WHAT TO DO ->
1 - In the forum thread about shirt collars, what price does the first poster say B2 charges for one white club collar?
2 - Can you write what comes next in the forum thread about shirt collars, picking up after its final post?

While I long to try the detachable collar, I would like to see if I look any good in a club collar first, and if $97.50 at B2 can get me just one white one to try out, I think that's a fair gamble. When I am out of school, if I can afford it in the early years of practice without parental assistance, I will then see what can be done about detachables. Unless your point is that this may be the last chance to own one that is detachable because Budd soon may stop their production.


----------



## tom22 (Feb 19, 2004)

yeah, you are right. (Odd how many really brilliant people from that era were the sons (and daughters) of China missionaries, and China born. For some reason I just read john Hersey's (China born) novel about the Protestant Missionaries in early 20th century China: The Call. Decent novel, incredible history. 

I still think that is an attached collar, possibly from Brooks in that era. But today available only in London. unless some of the mavens on this site know better.


----------



## tom22 (Feb 19, 2004)

Budd: hard to believe they are still around but who knows what the future holds. they used to have a shop in NYC in the 1950s for what that is worth.

DATA FOR ANALYSIS ->
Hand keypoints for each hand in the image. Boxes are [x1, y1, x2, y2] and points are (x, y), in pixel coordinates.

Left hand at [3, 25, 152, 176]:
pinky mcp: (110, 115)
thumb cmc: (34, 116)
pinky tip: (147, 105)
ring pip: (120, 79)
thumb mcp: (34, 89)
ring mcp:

...

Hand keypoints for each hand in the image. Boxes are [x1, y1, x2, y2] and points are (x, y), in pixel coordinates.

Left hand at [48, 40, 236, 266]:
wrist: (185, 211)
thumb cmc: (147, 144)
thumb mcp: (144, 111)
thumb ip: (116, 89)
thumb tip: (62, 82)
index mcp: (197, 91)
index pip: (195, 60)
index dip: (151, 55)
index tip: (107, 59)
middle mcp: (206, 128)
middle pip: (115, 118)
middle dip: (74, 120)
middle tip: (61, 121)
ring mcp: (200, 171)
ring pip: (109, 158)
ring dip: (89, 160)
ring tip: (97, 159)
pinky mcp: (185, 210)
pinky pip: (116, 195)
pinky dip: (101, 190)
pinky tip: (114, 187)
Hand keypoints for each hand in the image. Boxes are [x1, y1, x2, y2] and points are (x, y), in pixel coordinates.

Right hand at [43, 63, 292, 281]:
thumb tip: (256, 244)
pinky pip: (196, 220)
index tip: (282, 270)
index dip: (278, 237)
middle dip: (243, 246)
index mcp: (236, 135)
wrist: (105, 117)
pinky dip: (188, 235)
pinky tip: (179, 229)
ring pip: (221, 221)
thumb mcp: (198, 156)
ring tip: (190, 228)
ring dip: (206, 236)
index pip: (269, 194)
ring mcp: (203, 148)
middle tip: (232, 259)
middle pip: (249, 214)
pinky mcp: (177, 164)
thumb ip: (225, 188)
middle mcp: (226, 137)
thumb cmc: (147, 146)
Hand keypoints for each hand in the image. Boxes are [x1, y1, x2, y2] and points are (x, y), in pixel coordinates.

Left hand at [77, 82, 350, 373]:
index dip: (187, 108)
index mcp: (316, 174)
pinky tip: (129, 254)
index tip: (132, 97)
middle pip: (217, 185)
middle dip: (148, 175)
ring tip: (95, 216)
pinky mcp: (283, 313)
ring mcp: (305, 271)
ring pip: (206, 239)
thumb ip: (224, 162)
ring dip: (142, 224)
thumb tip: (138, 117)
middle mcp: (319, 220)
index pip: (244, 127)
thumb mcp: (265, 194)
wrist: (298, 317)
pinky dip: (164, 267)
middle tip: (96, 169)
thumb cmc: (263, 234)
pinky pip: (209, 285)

TASK-BY-TASK RESULTS ->
1 - $97.50

2 -
----------



## rojo (Apr 29, 2004)

Coolidge, if you go ahead with the B2 order, be sure to report back. I'd like to have a white one in addition to my blue one.


----------



## Coolidge24 (Mar 21, 2005)

> quote:_Originally posted by rojo_
> 
> Coolidge, if you go ahead with the B2 order, be sure to report back. I'd like to have a white one in addition to my blue one.


I went ahead and ordered the white one with the $97.50 fabric, standard 1 button barrel cuff, traditional fit, from the West Hartford store. We'll see how it goes. They claim it'll be in in 3 weeks.


----------



## rojo (Apr 29, 2004)

Well then, I'm marking my calendar. I would have ordered exactly the same specs. I would really rather have it in the pinpoint, but I'm not convinced it's honestly worth $127. Plus ROI has been waiting since October for his club/golf collar oxford shirt, and that worries me.


----------



## Charley (Feb 8, 2005)

> quote:_Originally posted by Coolidge24_
> 
> 
> 
> ...


Coolidge,

I posted this in a seperate thread, but thought it could fit in here also. For some more ideas on what was once available in collar styles, through the use of detachable collars, look at the examples that have been collected here:

Photos of so many styles of the detachable collars that I could not begin to count. When the designers were able to just focus on the collar, they can get some pretty refined shapes and options. Choose your shirt - then choose your collar.
Main Page:

Collar photos:

The site seems to be maintained by a lady in Alaska.


----------



## Allthingstrad (Jan 5, 2006)

Saw that they are selling tab collar shirts in the new B-squared catalogue (that arrived yesterday).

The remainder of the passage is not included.